### EXERCISE DIRECTIONS
Reproduce the following lines without any alteration.

### SUPPLIED MATERIAL
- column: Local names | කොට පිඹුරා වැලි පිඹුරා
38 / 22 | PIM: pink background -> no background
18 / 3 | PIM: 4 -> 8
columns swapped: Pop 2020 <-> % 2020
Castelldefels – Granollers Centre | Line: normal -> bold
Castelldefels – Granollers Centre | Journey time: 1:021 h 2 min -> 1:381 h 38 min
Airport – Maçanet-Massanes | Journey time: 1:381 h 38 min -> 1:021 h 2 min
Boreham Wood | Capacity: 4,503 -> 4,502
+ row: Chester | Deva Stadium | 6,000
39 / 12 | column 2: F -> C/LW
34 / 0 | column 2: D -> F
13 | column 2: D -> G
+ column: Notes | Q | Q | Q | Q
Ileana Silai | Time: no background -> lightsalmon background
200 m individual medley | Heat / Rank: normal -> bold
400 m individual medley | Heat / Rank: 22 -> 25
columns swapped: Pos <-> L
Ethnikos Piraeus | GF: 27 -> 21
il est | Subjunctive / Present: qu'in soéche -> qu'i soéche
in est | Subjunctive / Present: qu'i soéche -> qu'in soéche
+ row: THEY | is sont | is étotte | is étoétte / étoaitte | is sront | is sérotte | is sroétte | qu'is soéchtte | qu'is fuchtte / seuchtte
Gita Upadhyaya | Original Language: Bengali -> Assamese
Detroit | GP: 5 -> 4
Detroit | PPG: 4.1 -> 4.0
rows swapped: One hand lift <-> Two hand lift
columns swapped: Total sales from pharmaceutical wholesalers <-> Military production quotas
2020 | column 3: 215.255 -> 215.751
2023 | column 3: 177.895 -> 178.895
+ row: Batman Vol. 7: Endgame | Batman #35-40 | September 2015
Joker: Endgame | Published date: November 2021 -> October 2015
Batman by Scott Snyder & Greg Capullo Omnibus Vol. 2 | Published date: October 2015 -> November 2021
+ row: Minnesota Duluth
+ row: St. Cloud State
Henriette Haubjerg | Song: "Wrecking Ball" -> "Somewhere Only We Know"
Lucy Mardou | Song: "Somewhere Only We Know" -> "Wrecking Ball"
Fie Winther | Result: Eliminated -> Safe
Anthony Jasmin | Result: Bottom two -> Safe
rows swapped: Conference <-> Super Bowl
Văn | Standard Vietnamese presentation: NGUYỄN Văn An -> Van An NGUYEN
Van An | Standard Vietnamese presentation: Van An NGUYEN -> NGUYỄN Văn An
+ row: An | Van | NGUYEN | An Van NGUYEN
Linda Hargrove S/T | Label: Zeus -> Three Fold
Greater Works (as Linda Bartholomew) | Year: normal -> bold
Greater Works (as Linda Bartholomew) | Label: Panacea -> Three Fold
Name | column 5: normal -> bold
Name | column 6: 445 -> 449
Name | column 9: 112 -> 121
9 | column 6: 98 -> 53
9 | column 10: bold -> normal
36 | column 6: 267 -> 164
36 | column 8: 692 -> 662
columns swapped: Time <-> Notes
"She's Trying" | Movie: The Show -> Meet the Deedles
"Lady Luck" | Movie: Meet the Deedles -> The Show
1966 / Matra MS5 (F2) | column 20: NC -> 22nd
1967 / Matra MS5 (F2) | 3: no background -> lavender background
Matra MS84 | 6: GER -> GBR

### ANSWER TO THIS TASK
- column: Local names | කොට පිඹුරා වැලි පිඹුරා
38 / 22 | PIM: pink background -> no background
18 / 3 | PIM: 4 -> 8
columns swapped: Pop 2020 <-> % 2020
Castelldefels – Granollers Centre | Line: normal -> bold
Castelldefels – Granollers Centre | Journey time: 1:021 h 2 min -> 1:381 h 38 min
Airport – Maçanet-Massanes | Journey time: 1:381 h 38 min -> 1:021 h 2 min
Boreham Wood | Capacity: 4,503 -> 4,502
+ row: Chester | Deva Stadium | 6,000
39 / 12 | column 2: F -> C/LW
34 / 0 | column 2: D -> F
13 | column 2: D -> G
+ column: Notes | Q | Q | Q | Q
Ileana Silai | Time: no background -> lightsalmon background
200 m individual medley | Heat / Rank: normal -> bold
400 m individual medley | Heat / Rank: 22 -> 25
columns swapped: Pos <-> L
Ethnikos Piraeus | GF: 27 -> 21
il est | Subjunctive / Present: qu'in soéche -> qu'i soéche
in est | Subjunctive / Present: qu'i soéche -> qu'in soéche
+ row: THEY | is sont | is étotte | is étoétte / étoaitte | is sront | is sérotte | is sroétte | qu'is soéchtte | qu'is fuchtte / seuchtte
Gita Upadhyaya | Original Language: Bengali -> Assamese
Detroit | GP: 5 -> 4
Detroit | PPG: 4.1 -> 4.0
rows swapped: One hand lift <-> Two hand lift
columns swapped: Total sales from pharmaceutical wholesalers <-> Military production quotas
2020 | column 3: 215.255 -> 215.751
2023 | column 3: 177.895 -> 178.895
+ row: Batman Vol. 7: Endgame | Batman #35-40 | September 2015
Joker: Endgame | Published date: November 2021 -> October 2015
Batman by Scott Snyder & Greg Capullo Omnibus Vol. 2 | Published date: October 2015 -> November 2021
+ row: Minnesota Duluth
+ row: St. Cloud State
Henriette Haubjerg | Song: "Wrecking Ball" -> "Somewhere Only We Know"
Lucy Mardou | Song: "Somewhere Only We Know" -> "Wrecking Ball"
Fie Winther | Result: Eliminated -> Safe
Anthony Jasmin | Result: Bottom two -> Safe
rows swapped: Conference <-> Super Bowl
Văn | Standard Vietnamese presentation: NGUYỄN Văn An -> Van An NGUYEN
Van An | Standard Vietnamese presentation: Van An NGUYEN -> NGUYỄN Văn An
+ row: An | Van | NGUYEN | An Van NGUYEN
Linda Hargrove S/T | Label: Zeus -> Three Fold
Greater Works (as Linda Bartholomew) | Year: normal -> bold
Greater Works (as Linda Bartholomew) | Label: Panacea -> Three Fold
Name | column 5: normal -> bold
Name | column 6: 445 -> 449
Name | column 9: 112 -> 121
9 | column 6: 98 -> 53
9 | column 10: bold -> normal
36 | column 6: 267 -> 164
36 | column 8: 692 -> 662
columns swapped: Time <-> Notes
"She's Trying" | Movie: The Show -> Meet the Deedles
"Lady Luck" | Movie: Meet the Deedles -> The Show
1966 / Matra MS5 (F2) | column 20: NC -> 22nd
1967 / Matra MS5 (F2) | 3: no background -> lavender background
Matra MS84 | 6: GER -> GBR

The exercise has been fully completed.